Japanese Immigrant Cooking Class


Join chef Alex Dakers for a hands-on class on Japanese immigrant cooking and other things he’s picked up from his grandmother, travels in Japan and Peru and a dozen years in the restaurant industry. Learn about Nikkei cuisine and how it blends traditional Japanese flavors and techniques with regional ingredients and food traditions.

Dishes we will prepare: 

  1. Maze Gohan (seasoned sushi rice mixed with a variety of vegetables and/or proteins, eaten by hand with toasted nori sheets, like cold tacos)
  2. Ceviche Nikkei (salmon, miso leche de tigre, seasonal vegetables, crispy fish skin)
  3. Dengaku (salmon, sweet miso sauce, sesame )

Concepts we will cover: 

  1. The role of Mise en place in the home kitchen, especially when it comes to entertaining / large meals (something I think most of us have been missing during the pandemic!).
  2. A brief history of Japanese migration and how it relates to food.
  3. How to cross utilize / substitute seasonal ingredients to minimize waste, keep meals interesting, and support local farmers.
  4. Fish preparation techniques: cutting, storage, pan roasting, acid curing.
  5. My grandma Mieko’s “quick pickle” technique.

Registration will close on May 17


Sold Out

More Information

About the Instructor: Alex Dakers

I am a chef and restaurant manager with 13 years in the food and beverage industry. I am also the descendant of my Japanese immigrant grandmother, Mieko.

### Work order
Rewrite the cooking class description from "1. Maze Gohan" up to and including "during the pandemic!).", changing every "salmon" to "trout".

### Study material
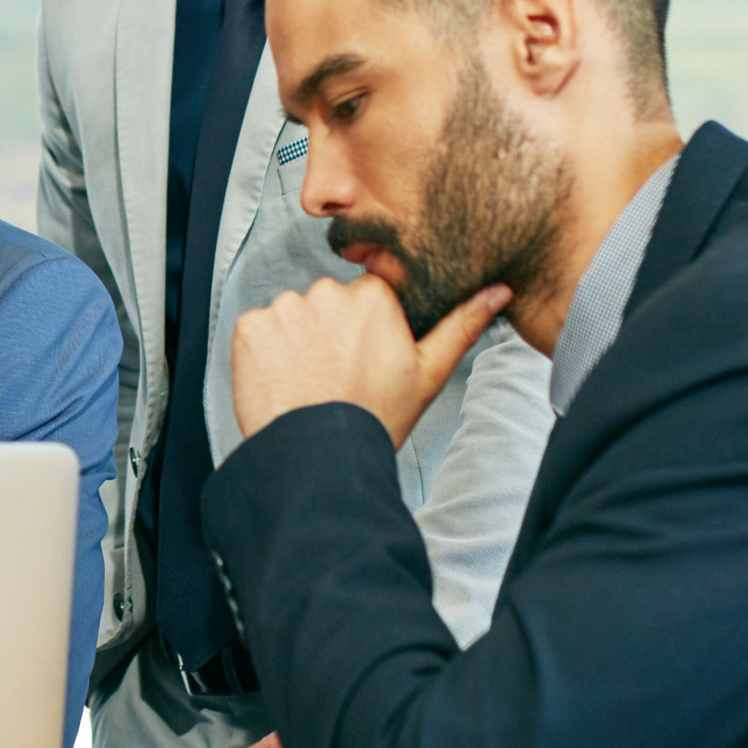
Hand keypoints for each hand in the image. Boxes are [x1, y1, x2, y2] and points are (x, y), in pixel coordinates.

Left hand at [231, 274, 510, 448]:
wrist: (319, 456)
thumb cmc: (375, 417)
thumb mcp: (428, 373)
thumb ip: (461, 325)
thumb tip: (498, 291)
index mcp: (372, 296)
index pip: (366, 297)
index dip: (365, 330)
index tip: (363, 358)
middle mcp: (327, 292)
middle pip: (327, 303)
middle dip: (329, 331)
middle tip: (336, 375)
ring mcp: (284, 308)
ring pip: (292, 315)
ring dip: (296, 341)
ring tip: (308, 381)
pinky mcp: (249, 327)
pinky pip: (257, 330)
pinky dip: (264, 352)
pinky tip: (282, 380)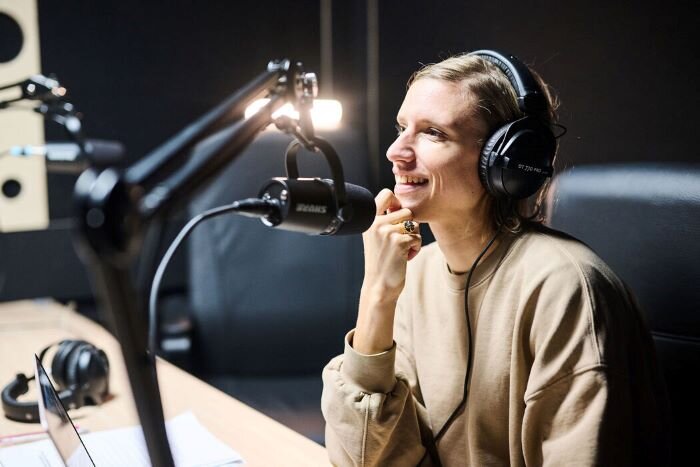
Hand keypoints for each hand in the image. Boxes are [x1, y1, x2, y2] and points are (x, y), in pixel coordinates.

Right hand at [353, 189, 421, 353]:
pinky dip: (416, 248)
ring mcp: (387, 232)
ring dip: (414, 237)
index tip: (397, 215)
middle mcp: (376, 223)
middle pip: (407, 211)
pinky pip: (418, 237)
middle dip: (409, 225)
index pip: (387, 194)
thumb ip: (384, 218)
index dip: (397, 202)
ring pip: (414, 224)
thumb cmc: (381, 260)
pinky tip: (405, 257)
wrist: (379, 285)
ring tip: (402, 249)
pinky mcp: (399, 242)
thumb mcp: (375, 236)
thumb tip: (401, 202)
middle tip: (401, 241)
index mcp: (369, 220)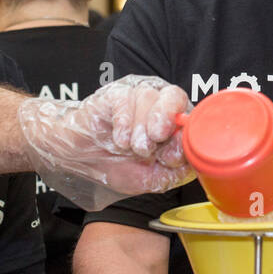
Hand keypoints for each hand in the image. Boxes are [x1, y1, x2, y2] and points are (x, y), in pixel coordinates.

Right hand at [18, 75, 194, 210]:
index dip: (184, 136)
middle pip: (175, 96)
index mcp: (172, 125)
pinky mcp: (114, 94)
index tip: (171, 156)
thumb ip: (174, 172)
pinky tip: (119, 140)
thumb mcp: (151, 178)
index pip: (190, 118)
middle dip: (166, 120)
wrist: (79, 160)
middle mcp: (157, 105)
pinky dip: (124, 122)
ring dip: (141, 128)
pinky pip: (125, 99)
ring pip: (149, 97)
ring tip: (131, 148)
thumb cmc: (116, 165)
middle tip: (154, 141)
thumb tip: (193, 161)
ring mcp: (135, 97)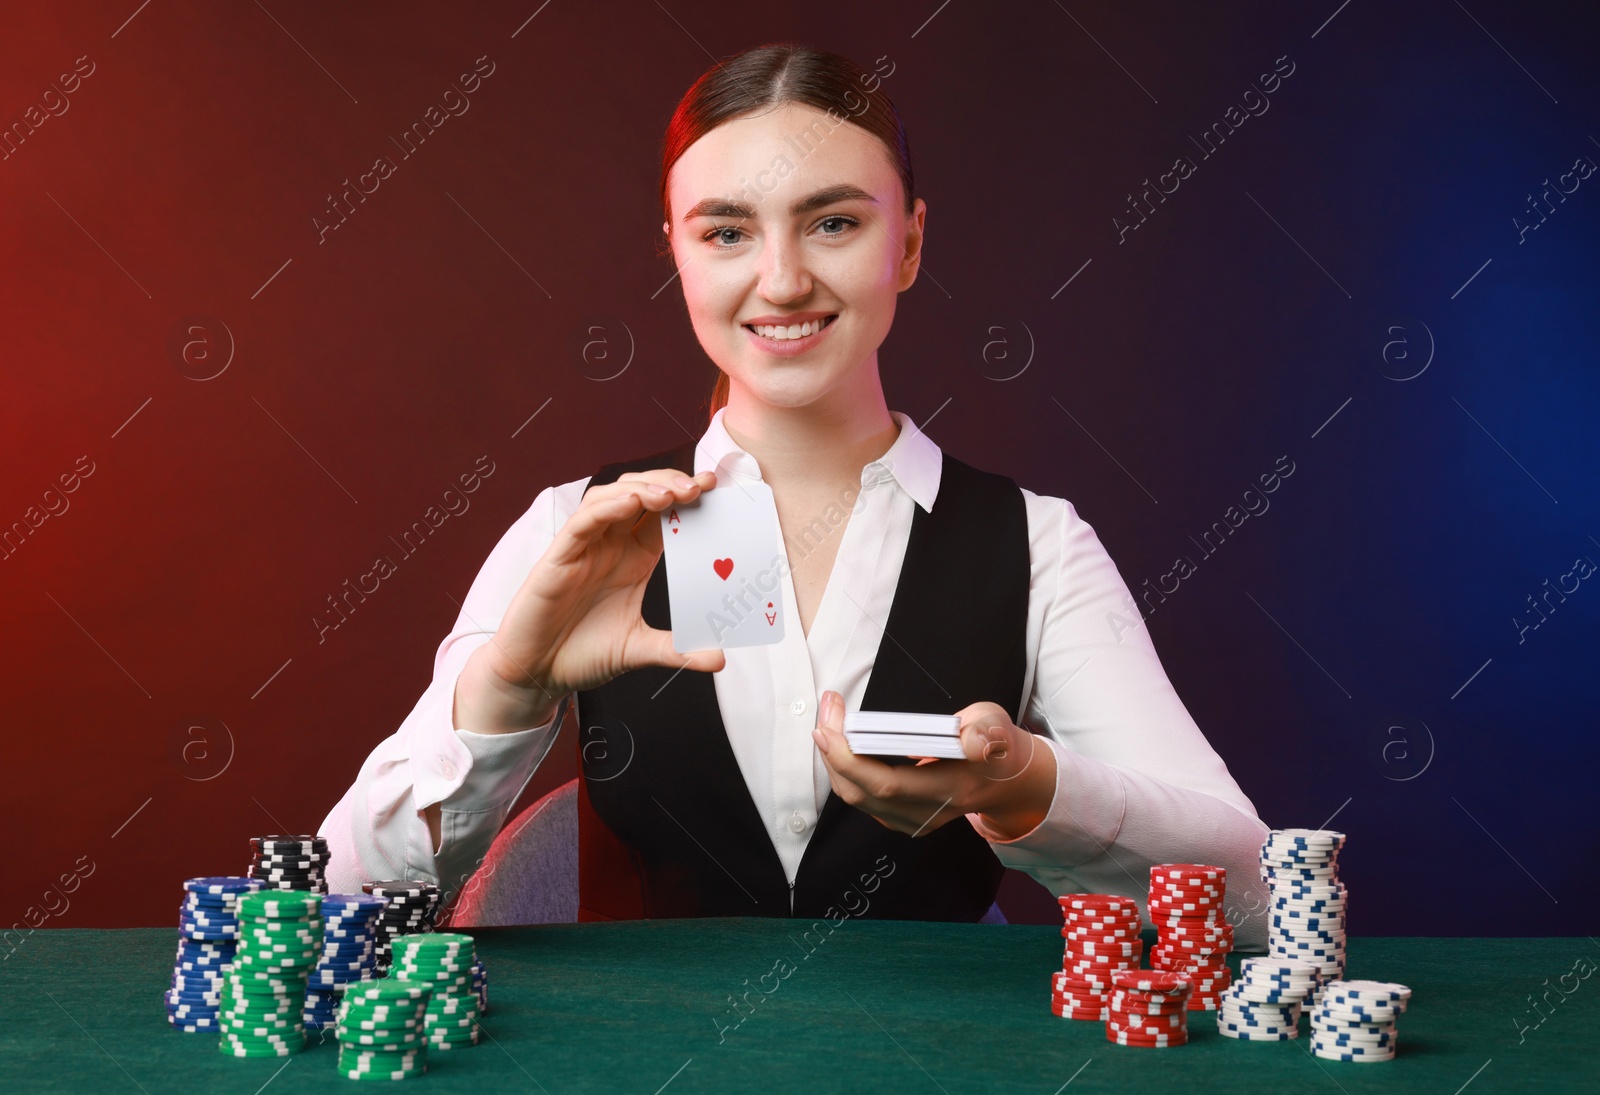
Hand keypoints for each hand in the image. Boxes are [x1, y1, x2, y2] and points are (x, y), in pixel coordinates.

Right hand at [454, 467, 726, 732]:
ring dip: (642, 489)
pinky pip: (582, 523)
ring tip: (671, 493)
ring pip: (611, 497)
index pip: (664, 514)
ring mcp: (584, 547)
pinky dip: (606, 508)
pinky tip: (630, 503)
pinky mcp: (559, 557)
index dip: (688, 497)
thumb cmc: (582, 654)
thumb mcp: (639, 649)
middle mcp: (610, 545)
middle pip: (640, 494)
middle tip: (700, 486)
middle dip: (670, 483)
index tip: (715, 489)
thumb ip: (677, 650)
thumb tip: (720, 659)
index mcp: (634, 557)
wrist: (538, 675)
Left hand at [809, 692, 1057, 838]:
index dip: (850, 759)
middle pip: (861, 793)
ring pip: (856, 798)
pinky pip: (862, 798)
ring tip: (829, 719)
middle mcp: (927, 813)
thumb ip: (986, 732)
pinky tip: (840, 742)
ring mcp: (913, 820)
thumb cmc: (997, 747)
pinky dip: (844, 770)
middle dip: (833, 751)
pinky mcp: (903, 818)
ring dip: (833, 760)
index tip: (830, 726)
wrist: (1007, 780)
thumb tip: (970, 740)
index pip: (888, 785)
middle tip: (826, 711)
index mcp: (950, 790)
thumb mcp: (999, 727)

### Exercise response
1. Maze Gohan (seasoned sushi rice mixed with a variety of vegetables and/or proteins, eaten by hand with toasted nori sheets, like cold tacos)
  2. Ceviche Nikkei (trout, miso leche de tigre, seasonal vegetables, crispy fish skin)
  3. Dengaku (trout, sweet miso sauce, sesame )

Concepts we will cover: 

  1. The role of Mise en place in the home kitchen, especially when it comes to entertaining / large meals (something I think most of us have been missing during the pandemic!).